Preferably the pharmaceutical composition comprising fasudil, comprises a therapeutically effective amount of fasudil

In a particular embodiment of the invention, the subject has a disorder selected among intellectual disability, autism spectrum disorder, epilepsy, attention deficit/hyperactivity disorder, schizophrenia and bipolar trouble, more preferably the subject has an autism spectrum disorder.

In a particular embodiment, the subject has hyperactivity, repetitive behaviors and/or deficit in object memory. These symptoms are well defined and known in the art.

Deletions and duplications of the 16p11.2 locus is associated with autism spectrum disorder, intellectual disability, epilepsy, attention deficit hyperactivity disorder, schizophrenia, and bipolar disorder.

In a particular embodiment, the subject suffers from a disorder associated with the rearrangement or the deletion of the 16p11.2 locus and in particular of the 16p11.2 BP4-BP5 region.

Fasudil is a RHOA inhibitor, however in an embodiment of the invention, the subject does not exhibit an increased level of RHOA in the hippocampal region, i.e. the subject has not a level of RHOA in the hippocampal region of the brain significantly superior to the average level in a comparable population.
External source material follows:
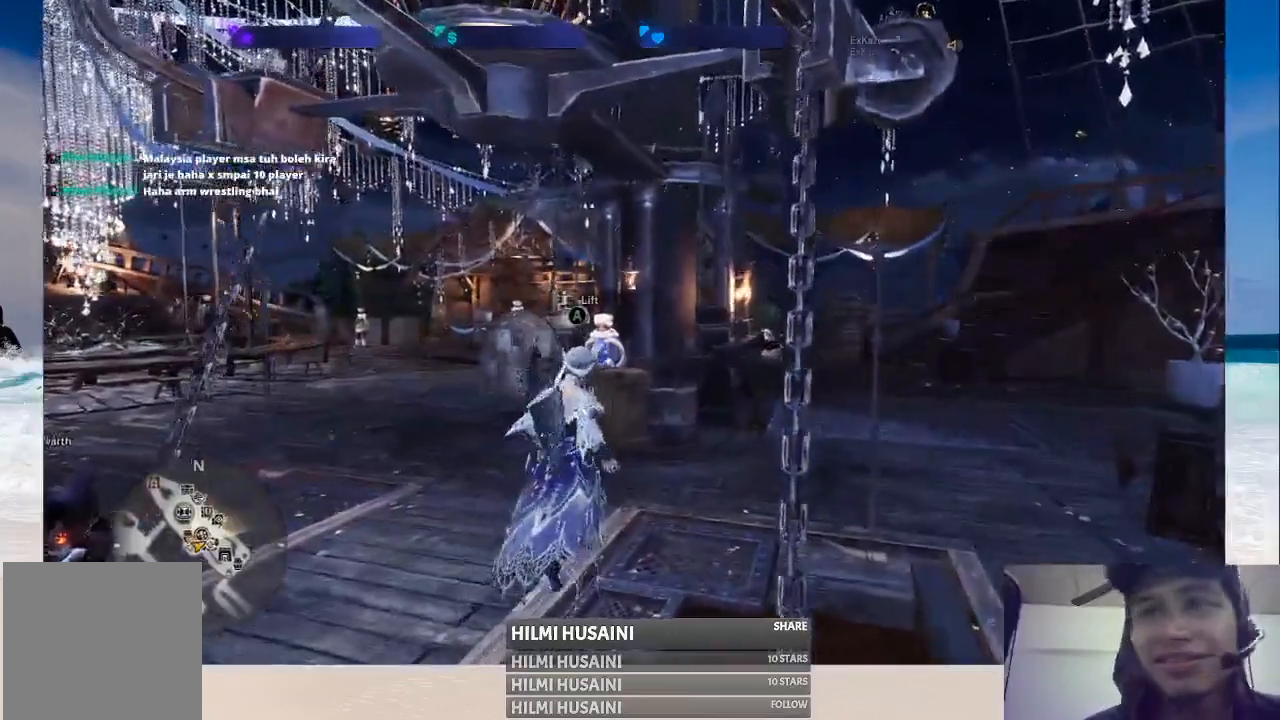
{"buttons": [], "left_stick": "center", "right_stick": "center", "events": []}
By “comparable population”, it is meant a population of same sex and same age range.

According to an embodiment of the invention, the method is used to improve cognition. By “cognition” it is meant the mental action or process of acquiring knowledge and understanding through thought, experience, and the senses. It encompasses many aspects of intellectual functions and processes such as: attention, the formation of knowledge, memory and working memory, judgment and evaluation, reasoning and “computation”, problem solving and decision making, comprehension and production of language. Cognitive processes use existing knowledge and generate new knowledge.

In the context of the invention, the term “improves cognition” refers to the improvement of these functions and processes, in particular by increasing the speed of these processes or the quantity of knowledge and understanding that are involved in these functions and processes.
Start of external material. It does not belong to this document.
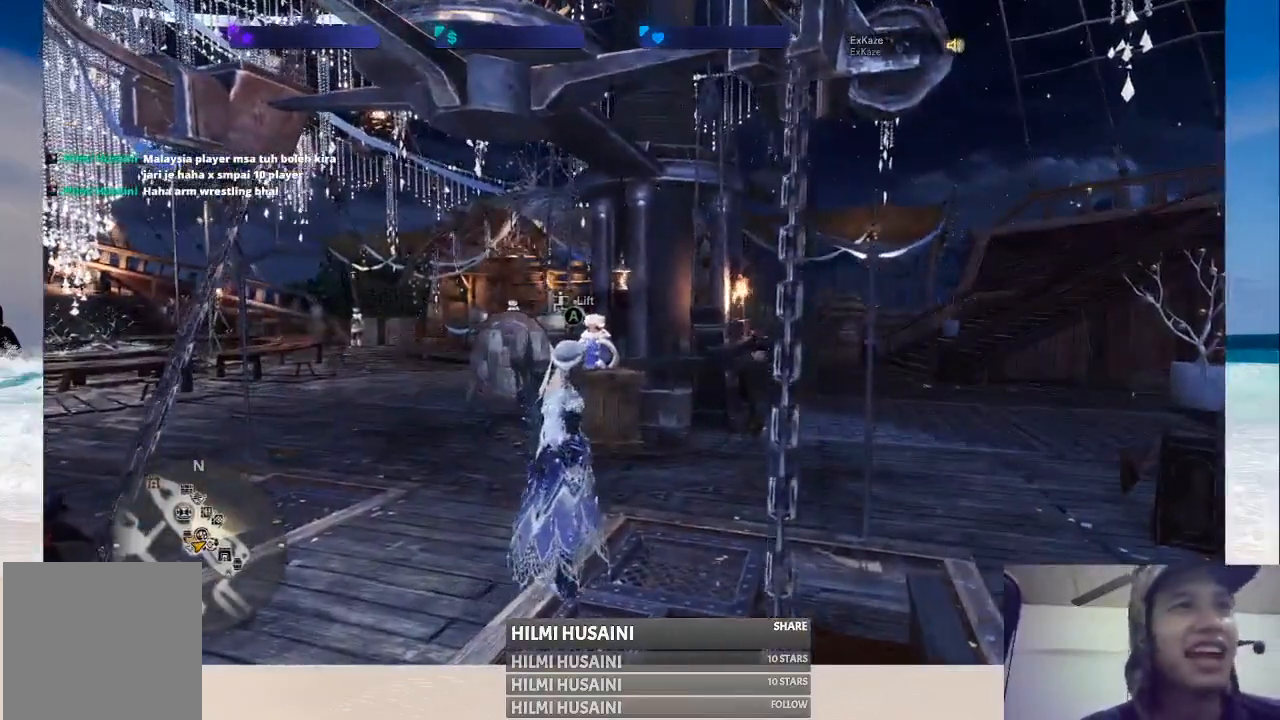
{"buttons": [], "left_stick": "center", "right_stick": "center", "events": []}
In particular, the method according to the invention is used to improve novel object recognition, i.e. analysis, formation of knowledge and memory of objects.
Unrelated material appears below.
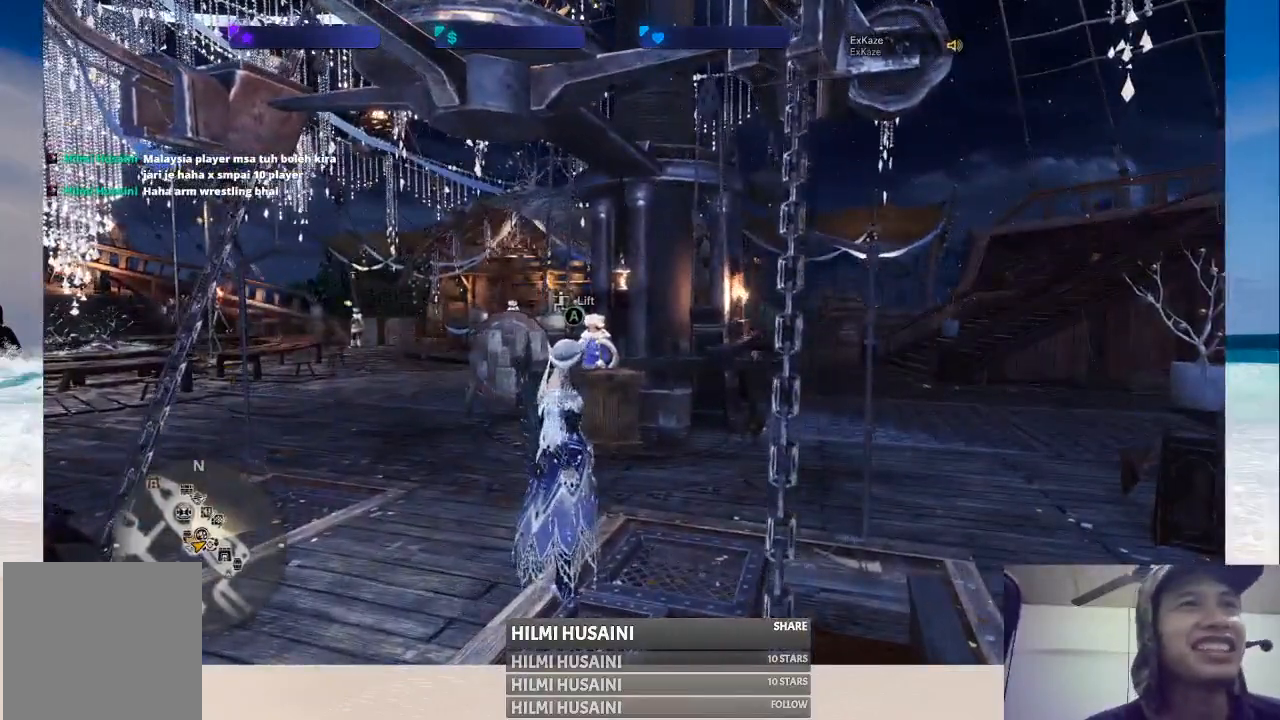
{"buttons": [], "left_stick": "up-left", "right_stick": "center", "events": [[83, "left_stick", "up-left"]]}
The form of the pharmaceutical compositions, the route of administration, the dosage and the regimen naturally depend upon the condition to be treated or prevented, the severity of the illness, the age, weight, and sex of the patient, etc.

According to the invention, fasudil or the derivative thereof can be administered by any suitable route, in particular by parenteral, or oral (e.g., buccal, inhalation, nasal and pulmonary spray) route.

In a preferred embodiment, fasudil or the derivative thereof is administered regularly and more preferably on a daily basis.

Use of Fasudil for Preventing or Treating a Neurodevelopmental Disorder or a Neuropsychiatric Disorder

The present invention also concerns the use of fasudil or a derivative thereof for preventing or treating a neurodevelopmental disorder or a neuropsychiatric disorder in a subject.

In a particular embodiment, the subject has a disorder selected among intellectual disability, autism spectrum disorder, epilepsy, attention deficit/hyperactivity disorder, schizophrenia and bipolar trouble, more preferably the subject has an autism spectrum disorder.

In a particular embodiment, the subject suffers from hyperactivity, repetitive behaviors and/or deficit in object memory. These symptoms are well defined and known in the art.

In a particular embodiment, the subject suffers from a disorder associated with the rearrangement or the deletion of the 16p11.2 locus and in particular of the 16p11.2 BP4-BP5 region.

In a particular embodiment of the invention, the subject does not exhibit an increased level of RHOA in the hippocampal region, i.e. the subject has not a level of RHOA in the hippocampal region of the brain significantly superior to the average level in a comparable population. By “comparable population”, it is meant a population of same sex and same age range.

According to an embodiment, the use according of the invention is to improve cognition. The terms “cognition” and “improve cognition” being as defined in the section “Method of preventing or treating a neurodevelopmental disorder or a neuropsychiatric disorder”.

In particular, the use according to the invention is to improve novel object recognition, i.e. analysis, formation of knowledge and memory of objects.

According to the invention, fasudil or the derivative thereof can be administered by any suitable route, in particular by parenteral, or oral (e.g., buccal, inhalation, nasal and pulmonary spray route.

In a preferred embodiment, fasudil or the derivative thereof is administered regularly and more preferably on a daily basis.

Throughout the instant application, the term “comprising” is to be interpreted as encompassing all specifically mentioned features as well optional, additional, unspecified ones. As used herein, the use of the term “comprising” also discloses the embodiment wherein no features other than the specifically mentioned features are present (i.e. “consisting of”).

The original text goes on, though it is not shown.